娜杰日達是《幽暗的林蔭小徑》中的女主人公,是布寧創作的文學作品中平凡卻充滿魅力的俄羅斯女性角色之一。布寧在娜杰日達身上只使用了兩種色彩符號,即黑色和紅色。布寧同時選擇這兩種色彩符號希望將娜杰日達內心的矛盾和糾結凸顯出來。文中描寫娜杰日達的容貌:“話音未落,客店里應聲走出一位黑頭發,同樣也是黑眉毛,而且比實際年齡還要漂亮的女人,這位女人長得像一個上了年紀的茨岡女子,上唇長著一圈黑茸茸的汗毛,一直長到腮幫。”首先,黑色的色彩符號在布寧小說《幽暗的林蔭小徑》中形容女性的頭發、眉毛、汗毛等毛發時,是美麗又充滿魅力的象征,這段是娜杰日達形象的色彩符號描寫。可以看出,盡管上了年紀,可娜杰日達的美卻不受年齡限制,也象征著俄羅斯19世紀中葉的女性形象是:漂亮的,有吸引力的,半遮半掩的,自尊心很強的,直率的,直接的,直爽的,有吸引力的,有魅力的,令人神往的,盡管受農奴制道德上的摧殘,但是確是有天賦的,勇敢的靈魂。

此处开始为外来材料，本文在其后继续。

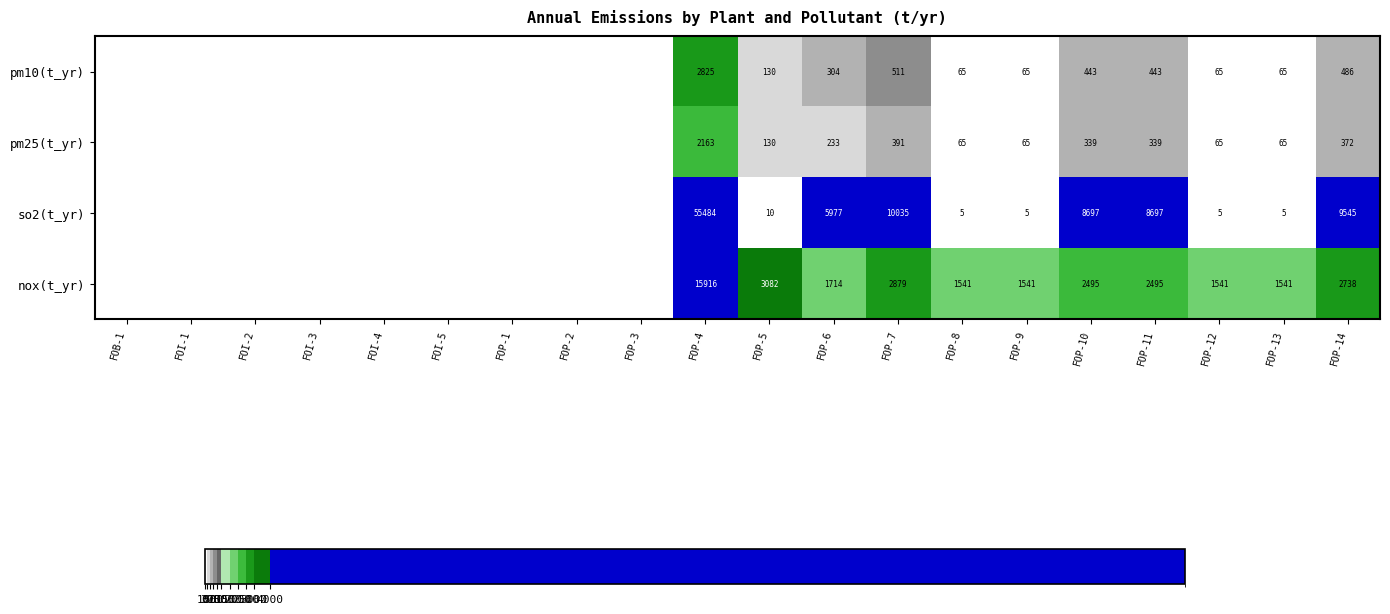

What is the difference between the highest and lowest values at FOP-11?

8358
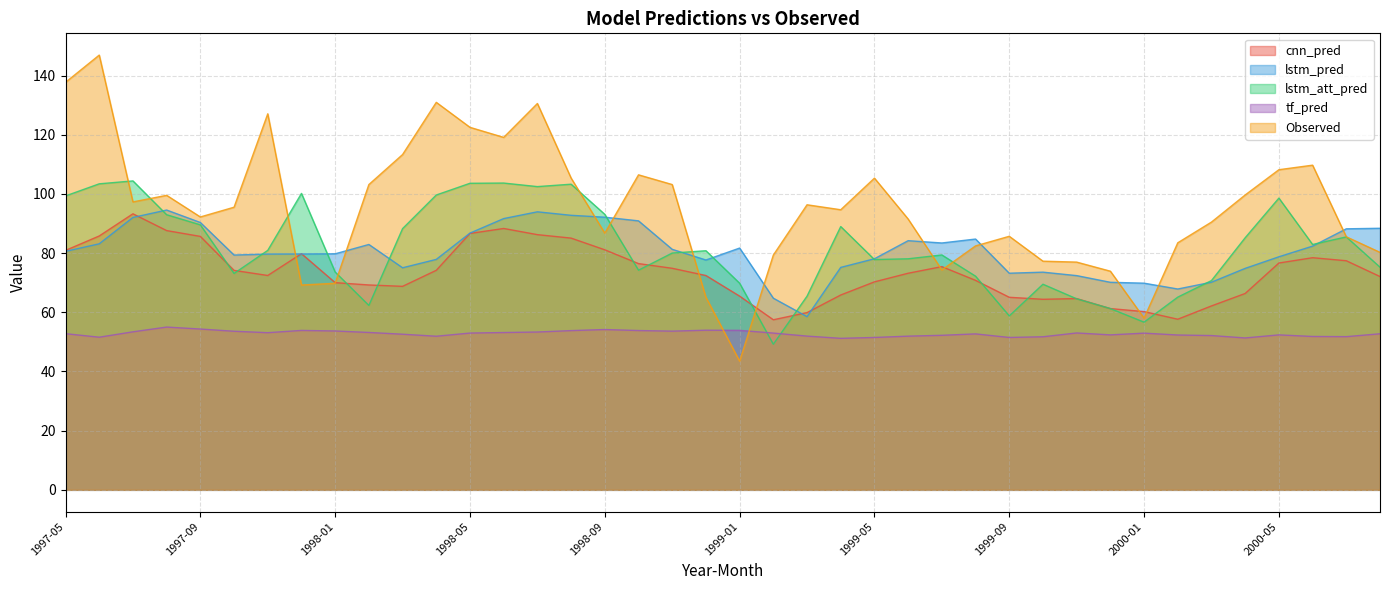

Does the chart have visible grid lines?

Yes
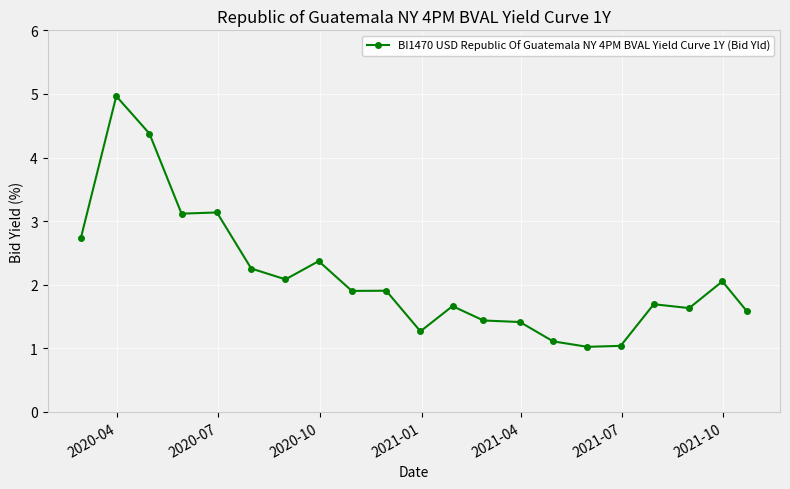

True or false: the data has more than 2 interior local peaks.

True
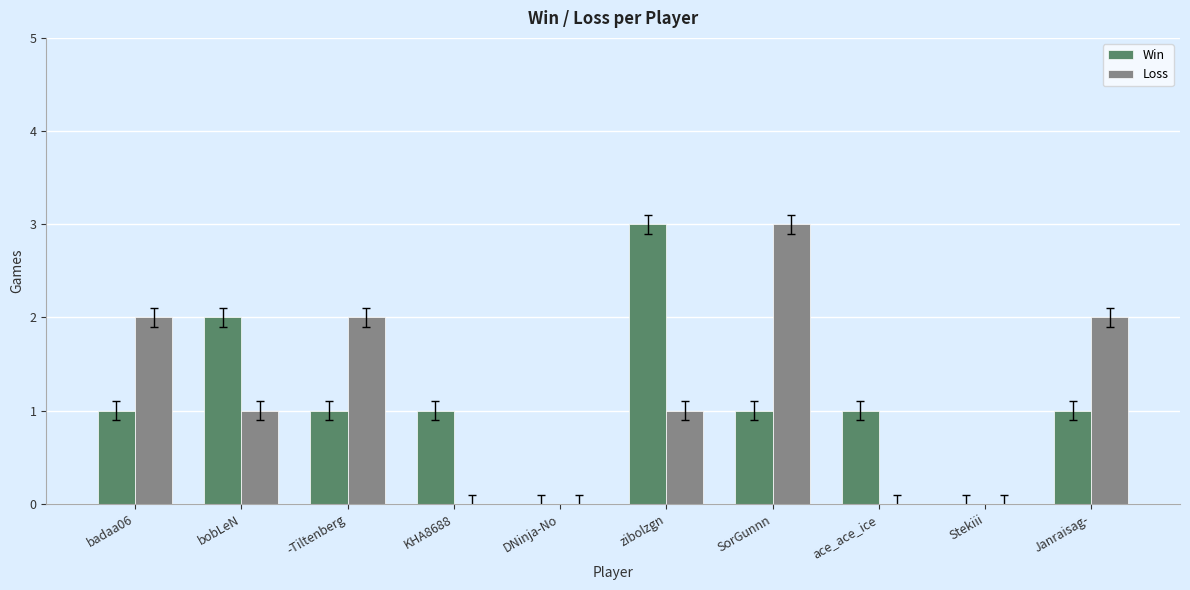

Are the bars grouped side by side (vs. stacked)?

Yes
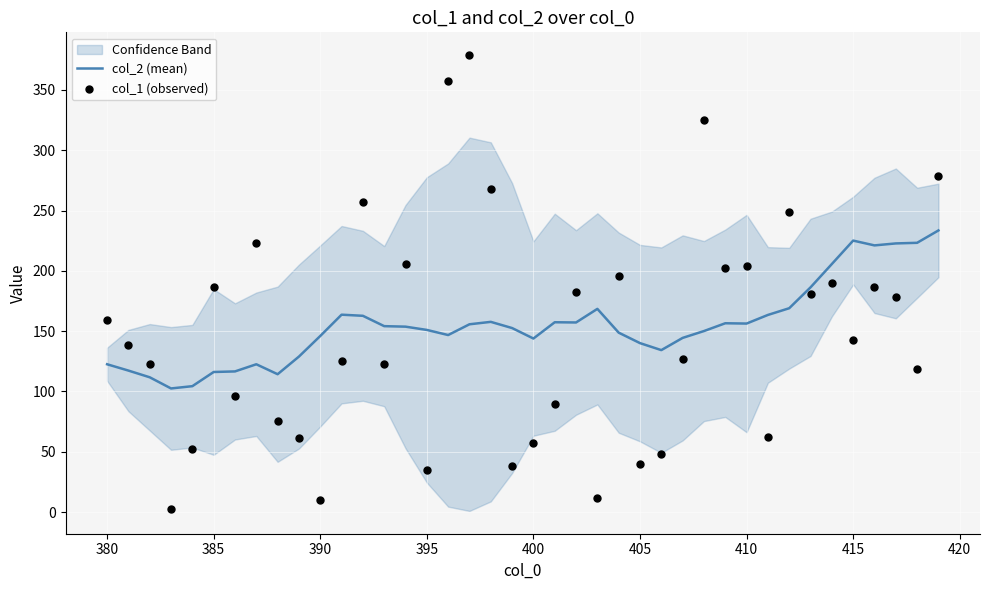

What is the highest value of the col_2 (mean) series?

233.5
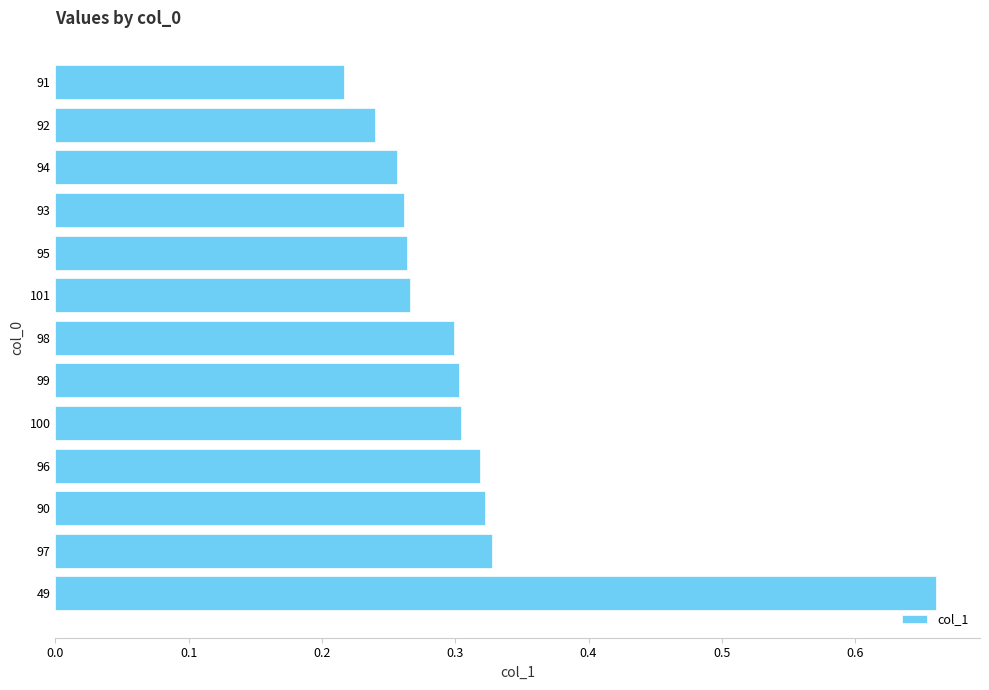

What is the sum of all values?

4.0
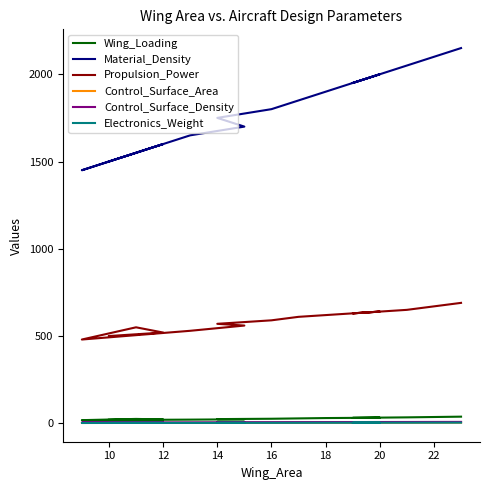

Is it true that Electronics_Weight equals 1.6 at 12?

False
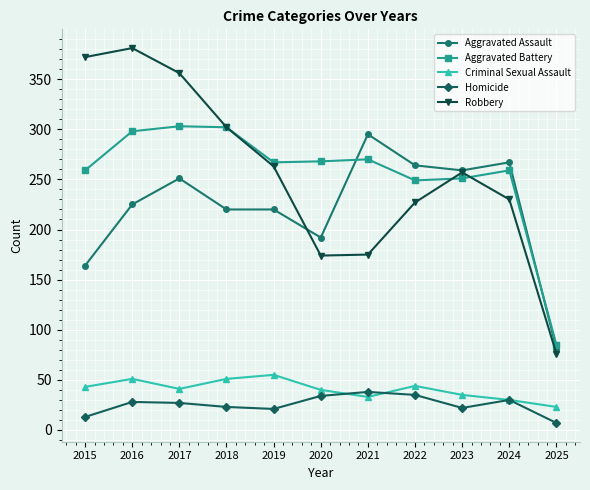

Which category has the highest value in the Aggravated Assault series?

2021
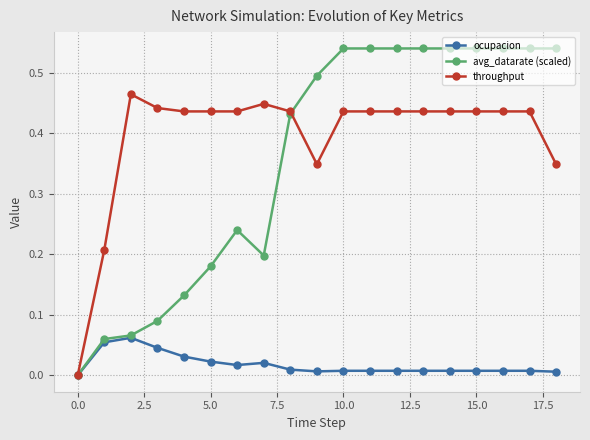

List the series in order of their peak value, highest first.

avg_datarate (scaled), throughput, ocupacion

文章描寫娜杰日達:“女人步態輕盈,但很豐滿,紅褂子下面撐起一對碩大的乳房,在黑色的毛制裙子下面,凸現出她那三角形的小腹,就像母鵝的胸部。”她豐滿但腳步輕盈,穿著“紅褂子”。紅色的色彩符號在《幽暗的林蔭小徑》中只出現過兩次,一次是用來描繪紅色的薔薇花,一次就是描寫娜杰日達穿著的色彩,可見娜杰日達不凡的美。通過娜杰日達的穿著可看出,布寧在小說中呈現女主人公女性魅力的特征,“女主人公總是好的穿著,并且讓女性形象魅力十足的同時,很有學識(思想)”。可見布寧在創作女性角色娜杰日達時,力求將“深深的民族氣質,同時精明能干,互相矛盾,兼有光明與黑暗于一身,悲與喜同在的本質”最真實準確地融合在一起。
綜上所述,色彩符號在《幽暗的林蔭小徑》中無論是用于對俄羅斯人物質世界還是精神世界的描寫都是具有代表性的,色彩符號作為一種文化形式存在于小說的字里行間。分析表明,在《幽暗的林蔭小徑》中,色彩符號作為其重要的詞匯系統,不僅體現出布寧作家主觀的審美特點,還被用于統觀具有強烈俄羅斯特色的社會環境和生活環境,以及俄羅斯人民所獨有的矛盾的氣質和深刻的思想觀念。色彩符號把人與環境十分自然地銜接在一起,充分體現了俄羅斯民族豐富而隱秘的思想文化意蘊,而這種獨特的個性文化精神很大程度上由特殊的時代背景和上下層級間嚴重的兩極分化造成的。